Poudlard manque cruellement de créativité niveau sanctions ainsi que retenues. Leur « pédagogie » est mortellement ennuyeuse. On a toujours les mêmes cadeaux : des lignes, du nettoyage dans la salle des trophées, aider le garde chasse ou la professeur de botanique avec leurs créatures magiques. Aucune imagination ! Ça en devenait barbant. Oh, et les devoirs supplémentaires, bien entendu. Que bien souvent, je ne rendais pas à l'heure. Tout le monde s'entendait à dire que je manquais cruellement de discipline, qu'il fallait m'encadrer, mais n'avaient-ils pas comprit que cela ne fonctionnait pas ? Cela n'a jamais été d'une utilité dans mon enfance, ça ne s'arrangerait pas avec l'âge. J'étais né comme ça, un électron libre, un feu follet loufoque, un dégénéré. Je n'étais pas pour la structure, uniquement et essentiellement pour le chaos.

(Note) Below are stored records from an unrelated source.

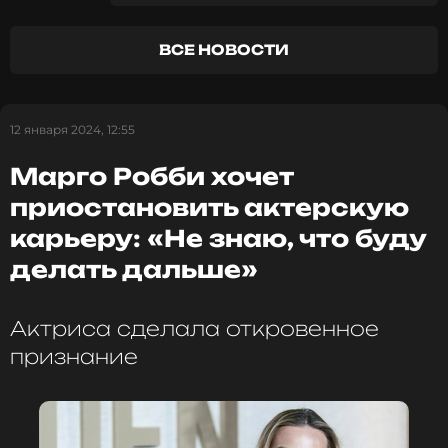
инструмент», певец даже переехал жить за город,
где на досуге разводит кур.
ВСЕ НОВОСТИ
Фото: Legion-Media
12 января 2024, 12:55
Смотрите нас в Likee, чтобы
Марго Робби хочет
оставаться в курсе событий
приостановить актерскую
ПОДПИСАТЬСЯ
карьеру: «Не знаю, что буду
делать дальше»
Актриса сделала откровенное
ССЫЛКА
признание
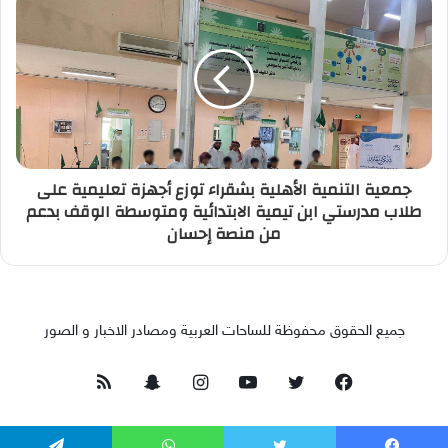
جمعية التنمية الأهلية بشقراء توزع أجهزة تعليمية على
طلاب مدرستي ابن تيمية الابتدائية ومتوسطة الوقف بدعم
من منصة إحسان
جميع الحقوق محفوظة للساحات العربية ومصادر الاخبار و الصور
فيسبوك
تويتر
يوتيوب
انستقرام
سناب
ملخص
تشات
الموقع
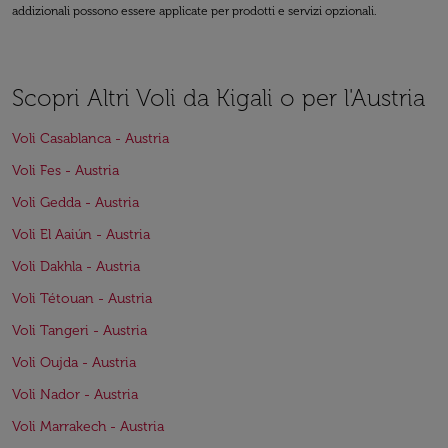
addizionali possono essere applicate per prodotti e servizi opzionali.
Scopri Altri Voli da Kigali o per l'Austria
Voli Casablanca - Austria
Voli Fes - Austria
Voli Gedda - Austria
Voli El Aaiún - Austria
Voli Dakhla - Austria
Voli Tétouan - Austria
Voli Tangeri - Austria
Voli Oujda - Austria
Voli Nador - Austria
Voli Marrakech - Austria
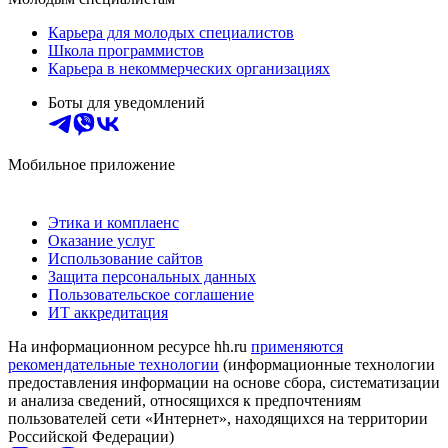
Карьера для молодых специалистов
Школа программистов
Карьера в некоммерческих организациях
Боты для уведомлений
Мобильное приложение
Этика и комплаенс
Оказание услуг
Использование сайтов
Защита персональных данных
Пользовательское соглашение
ИТ аккредитация
На информационном ресурсе hh.ru
применяются
рекомендательные технологии
(информационные технологии
предоставления информации на основе сбора, систематизации
и анализа сведений, относящихся к предпочтениям
пользователей сети «Интернет», находящихся на территории
Российской Федерации)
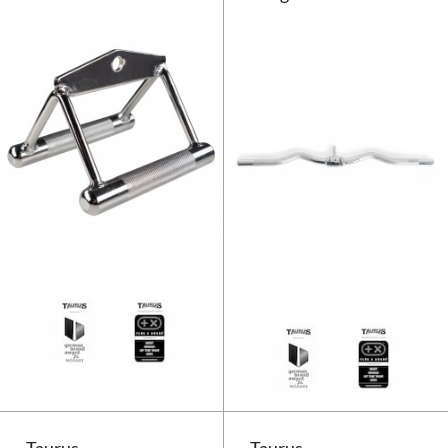
Taurus paralleltrækgreb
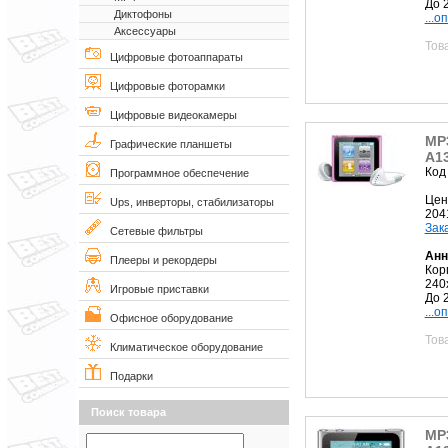
До 
Диктофоны
...о
Аксессуары
Тов
Цифровые фотоаппараты
Цифровые фоторамки
Цифровые видеокамеры
MP3
Графические планшеты
A13
Код
Программное обеспечение
Цен
Ups, инверторы, стабилизаторы
204
Зак
Сетевые фильтры
Анн
Плееры и рекордеры
Кор
240
Игровые приставки
До 
...о
Офисное оборудование
Тов
Климатическое оборудование
Подарки
Поиск товара
MP3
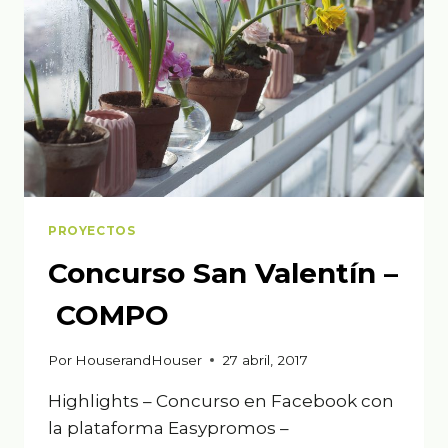
PROYECTOS
Concurso San Valentín –
COMPO
Por
HouserandHouser
27 abril, 2017
Highlights – Concurso en Facebook con
la plataforma Easypromos –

Visiblement, ça promet d'être festif, ce soir. J'observe la salle que je connais tel le fond de ma poche. Seule une élève est là, agenouillée devant les coupes de Quidditch déjà immaculée. D'ailleurs, la forme de son crâne me rappelle quelque chose, ainsi que sa coupe de cheveux. Le genre de crâne dont j'aimais arracher la queue de cheval, lorsque j'étais plus jeune. Bon, après, je me recevais de belles réprimandes, mais il faut dire que ça avait toujours été utile pour attirer l'attention de ma chère et parfaite cousine. Attirer l'attention, voilà quelque chose qui me semble autant peine perdue que condamnée. On me connaît, oh ça oui. Je suis l'inventeur fou et déluré, celui qui s'en fiche de tout et qu'on admire en secret. Mais pas celui dont on est le grand ami. Syrius est principalement mon seul et unique ami. En fait, il est comme mon frère. Un autre Liven. Mais Syrius a eu le mérite de passer au-delà de la façade que je montre. Il me connaît mieux que personne et me comprends, ce que visiblement, personne d'autre sur cette planète est capable de faire. Bien sûr, il y a encore quelques secrets entre nous, sinon, ce serait assez saugrenu. Mais l'essentiel demeure là. M'orientant vers l'étagère proche de celle à laquelle travaillait Pandora, sa mielleuse voix parvint à mes oreilles :

« Alors, encore en train de récurer les trophées ? »
« Ton sens de l'observation exceptionnel ainsi que ta perspicacité à toutes épreuves me foudroient, Panda. »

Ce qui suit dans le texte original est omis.